Records shown section start
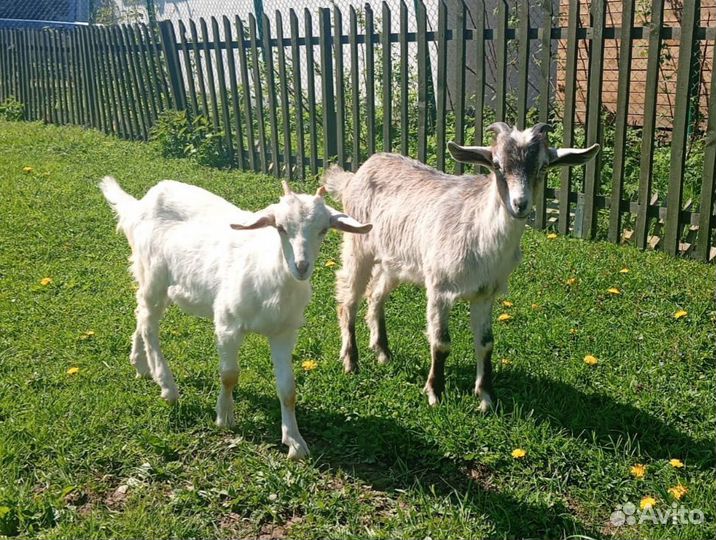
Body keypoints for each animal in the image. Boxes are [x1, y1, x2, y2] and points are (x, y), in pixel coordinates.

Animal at [100, 178, 371, 459]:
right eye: (281, 228)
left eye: (323, 230)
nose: (301, 266)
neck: (268, 270)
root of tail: (141, 205)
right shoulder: (227, 324)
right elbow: (229, 375)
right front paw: (225, 417)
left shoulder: (284, 333)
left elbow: (288, 390)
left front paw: (295, 442)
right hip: (154, 276)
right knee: (149, 325)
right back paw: (167, 386)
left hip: (154, 281)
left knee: (140, 315)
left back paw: (140, 364)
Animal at [323, 122, 599, 410]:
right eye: (497, 165)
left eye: (543, 166)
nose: (520, 204)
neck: (480, 234)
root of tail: (357, 174)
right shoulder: (439, 289)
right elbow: (441, 342)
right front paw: (435, 392)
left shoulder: (485, 294)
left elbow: (486, 343)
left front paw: (486, 398)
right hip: (358, 246)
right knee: (348, 299)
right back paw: (351, 361)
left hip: (394, 261)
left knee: (375, 295)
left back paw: (383, 352)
Records shown section end
** To do **
Only lines that contain the string "front" count; pick each one out of the records and copy it.

** Answer box **
right front paw: (225, 417)
left front paw: (295, 442)
right front paw: (435, 392)
left front paw: (486, 398)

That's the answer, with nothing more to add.